Tatry: Nad Morskim Okiem znów zgasło słońce. 30 turystów alarmowało TOPR, bo chcieli wracać, a wozów konnych już nie było...
Ciemności nad Morskim Okiem obrosły już legendą. Kilka lat temu, w okresie sylwestra, kilkadziesiąt osób utknęło na Włosienicy po zmroku. Postawili na nogi wszystkie służby, bo nie mieli jak się dostać na dół. Nikt wówczas nie był ranny, nikomu nie nie dolegało. Poza tym, że wyruszyli w góry za późno i zapomnieli, że wieczorami robi się ciemno, a szlak to nie Krupówki i nie ma tam latarni ulicznych.
Wówczas interweniowała straż pożarna, policja, straż Tatrzańskiego Parku Narodowego. Służby oświetlały drogę wędrowcom, by ci mogli bezpiecznie zejść do Palenicy Białczańskiej. "Dramat" turystów wywołał salwę śmiechu w internecie. W samym zaś schronisku następnego dnia ktoś powiesił kartkę "Uwaga, dziś nad Morskim Okiem znów zrobi się ciemno".

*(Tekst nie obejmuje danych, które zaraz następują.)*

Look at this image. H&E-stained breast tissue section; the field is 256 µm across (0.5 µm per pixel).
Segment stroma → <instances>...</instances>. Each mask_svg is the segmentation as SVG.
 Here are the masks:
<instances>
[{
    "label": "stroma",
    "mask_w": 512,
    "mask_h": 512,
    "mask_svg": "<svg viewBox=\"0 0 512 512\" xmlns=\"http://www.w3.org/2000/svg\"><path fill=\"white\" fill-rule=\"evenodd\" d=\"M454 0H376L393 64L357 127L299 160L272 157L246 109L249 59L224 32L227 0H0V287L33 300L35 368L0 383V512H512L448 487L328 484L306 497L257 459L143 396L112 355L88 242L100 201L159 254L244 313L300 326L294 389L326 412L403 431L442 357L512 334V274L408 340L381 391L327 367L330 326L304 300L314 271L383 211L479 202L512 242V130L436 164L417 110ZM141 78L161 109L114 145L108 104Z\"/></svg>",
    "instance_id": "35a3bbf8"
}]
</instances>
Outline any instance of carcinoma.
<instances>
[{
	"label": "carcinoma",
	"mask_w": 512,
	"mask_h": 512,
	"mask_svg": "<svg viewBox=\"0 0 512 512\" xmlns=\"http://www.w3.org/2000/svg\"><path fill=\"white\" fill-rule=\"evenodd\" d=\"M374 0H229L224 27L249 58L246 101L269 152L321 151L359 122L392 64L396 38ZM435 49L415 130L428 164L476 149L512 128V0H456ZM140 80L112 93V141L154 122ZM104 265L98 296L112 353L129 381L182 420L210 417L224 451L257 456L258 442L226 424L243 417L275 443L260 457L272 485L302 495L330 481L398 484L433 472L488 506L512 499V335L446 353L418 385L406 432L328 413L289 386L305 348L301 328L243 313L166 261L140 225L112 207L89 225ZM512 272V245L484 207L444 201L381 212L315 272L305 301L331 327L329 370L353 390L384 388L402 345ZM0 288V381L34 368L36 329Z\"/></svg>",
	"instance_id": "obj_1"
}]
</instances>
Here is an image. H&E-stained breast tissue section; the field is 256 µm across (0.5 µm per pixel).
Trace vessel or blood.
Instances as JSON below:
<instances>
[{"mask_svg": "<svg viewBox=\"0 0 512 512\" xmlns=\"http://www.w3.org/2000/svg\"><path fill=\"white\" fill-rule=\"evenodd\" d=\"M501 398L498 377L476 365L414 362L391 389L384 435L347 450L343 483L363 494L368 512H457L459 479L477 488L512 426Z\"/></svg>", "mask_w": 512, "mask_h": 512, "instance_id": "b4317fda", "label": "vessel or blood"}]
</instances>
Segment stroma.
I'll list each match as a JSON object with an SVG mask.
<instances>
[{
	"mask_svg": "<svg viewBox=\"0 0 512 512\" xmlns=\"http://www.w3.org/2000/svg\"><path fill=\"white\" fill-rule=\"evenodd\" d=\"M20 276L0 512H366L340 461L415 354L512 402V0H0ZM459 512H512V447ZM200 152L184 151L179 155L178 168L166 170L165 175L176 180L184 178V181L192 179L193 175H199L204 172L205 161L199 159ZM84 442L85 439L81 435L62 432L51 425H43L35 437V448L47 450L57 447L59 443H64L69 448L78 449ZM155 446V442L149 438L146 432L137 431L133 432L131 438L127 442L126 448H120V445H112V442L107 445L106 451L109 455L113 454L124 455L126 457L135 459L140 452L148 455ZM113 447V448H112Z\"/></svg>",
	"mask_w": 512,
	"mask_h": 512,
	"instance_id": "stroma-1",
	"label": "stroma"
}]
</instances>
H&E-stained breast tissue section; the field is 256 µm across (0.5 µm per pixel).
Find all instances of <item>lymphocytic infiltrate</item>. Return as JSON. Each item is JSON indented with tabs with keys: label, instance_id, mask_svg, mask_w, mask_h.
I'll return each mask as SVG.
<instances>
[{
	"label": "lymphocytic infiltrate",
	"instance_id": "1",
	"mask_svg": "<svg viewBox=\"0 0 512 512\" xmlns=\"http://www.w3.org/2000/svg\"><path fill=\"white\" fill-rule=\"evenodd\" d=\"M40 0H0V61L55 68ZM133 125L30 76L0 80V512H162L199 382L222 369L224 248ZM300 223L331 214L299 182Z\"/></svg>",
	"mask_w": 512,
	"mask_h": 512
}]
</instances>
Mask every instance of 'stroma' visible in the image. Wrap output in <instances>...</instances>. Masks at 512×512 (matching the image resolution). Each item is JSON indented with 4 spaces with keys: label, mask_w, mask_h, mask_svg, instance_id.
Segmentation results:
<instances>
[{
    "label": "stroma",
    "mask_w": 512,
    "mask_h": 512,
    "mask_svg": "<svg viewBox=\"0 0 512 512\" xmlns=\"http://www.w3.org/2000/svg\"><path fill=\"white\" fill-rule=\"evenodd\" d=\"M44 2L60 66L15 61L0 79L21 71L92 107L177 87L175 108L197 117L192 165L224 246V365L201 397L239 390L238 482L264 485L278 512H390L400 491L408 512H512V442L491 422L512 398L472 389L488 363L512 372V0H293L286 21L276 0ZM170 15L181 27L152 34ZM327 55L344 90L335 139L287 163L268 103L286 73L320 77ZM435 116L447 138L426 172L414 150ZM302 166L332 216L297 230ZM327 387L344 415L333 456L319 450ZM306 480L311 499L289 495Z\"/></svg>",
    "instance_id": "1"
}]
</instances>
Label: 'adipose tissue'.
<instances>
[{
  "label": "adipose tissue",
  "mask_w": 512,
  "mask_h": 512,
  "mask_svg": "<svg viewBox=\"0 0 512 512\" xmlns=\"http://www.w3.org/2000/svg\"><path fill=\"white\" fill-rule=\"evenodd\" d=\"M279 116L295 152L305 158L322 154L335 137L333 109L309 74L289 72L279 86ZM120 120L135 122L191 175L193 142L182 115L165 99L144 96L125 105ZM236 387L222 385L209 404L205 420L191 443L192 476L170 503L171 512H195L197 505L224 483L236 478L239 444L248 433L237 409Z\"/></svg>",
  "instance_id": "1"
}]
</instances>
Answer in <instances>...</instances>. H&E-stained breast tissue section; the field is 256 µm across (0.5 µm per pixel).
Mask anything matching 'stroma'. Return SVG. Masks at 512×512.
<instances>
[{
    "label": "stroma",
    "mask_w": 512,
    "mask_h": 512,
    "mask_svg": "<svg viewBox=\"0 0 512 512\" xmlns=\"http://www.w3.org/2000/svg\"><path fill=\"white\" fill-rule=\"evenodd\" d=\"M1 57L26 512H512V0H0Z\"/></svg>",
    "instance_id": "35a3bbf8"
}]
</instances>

Miała czerwone światło. Nie zatrzymała się. Dramatyczne nagranie
"Nie ma koni, jest ciemno, daleka droga"
Sytuacja jednak lubi się powtarzać. Powtórzyły się w ostatni długi weekend listopadowy. W poniedziałek 10 listopada, po godz. 18, grupa ok. 30 osób zadzwoniła do TOPR.
- Byli na Włosienicy, zgłaszali, że konie już nie jeżdżą, jest ciemno, a oni są zmęczeni, daleka droga przed nimi. Że nie przygotowali się na takie zakończenie wędrówki - mówi Krzysztof Długopolski, ratownik TOPR. Podkreśla, że nikomu z tej grupy nic się nie stało, nikt nie był ranny, nie miał żadnych dolegliwości.
Tym razem akcja ratunkowa nie ruszyła. - Udało nam się przekonać tych ludzi, by zwarli się w grupę i ruszyli pieszo na Palenicę Białczańską. Ktoś tam miał latarkę - mówi ratownik. Potem już nie zgłaszali się do ratowników.
Turyści wybierający się w góry powinni brać po uwagę, że zmrok w okresie jesienno-zimowym zapada wcześniej. Teraz ciemno zaczyna się robić już ok. godz. 16. O godz. 18 w Tatrach jest już zupełnie ciemno. Tymczasem wozy konne nie kursują po szlaku do zmroku.
Mimo tłumów weekend spokojny
Jak podkreśla TOPR, mimo że do Zakopanego na długi weekend przyjechało bardzo dużo turystów, w górach doszło doszło do niewielkiej liczby interwencji.
- W górach również był duży ruch, a mimo to stosunkowo niewiele interwencji. Zanotowaliśmy ok. 13 działać. Głównie udzielaliśmy pomoc przy kontuzjach kończyn, pobłądzeniach. W kilku przypadkach używaliśmy śmigłowca - wylicza Krzysztof Długopolski.
M.in. na Orkanu w Tatrach Zachodnich, gdzie turysta spadł kilka metrów. Wydawało się, że doszło do poważnego wypadku. Okazało się, że praktycznie nic mu się nie stało. Śmigłowiec poleciał także m.in. do Jaworzynki, gdzie na szlaku turysta doznał bolesnego złamania nogi.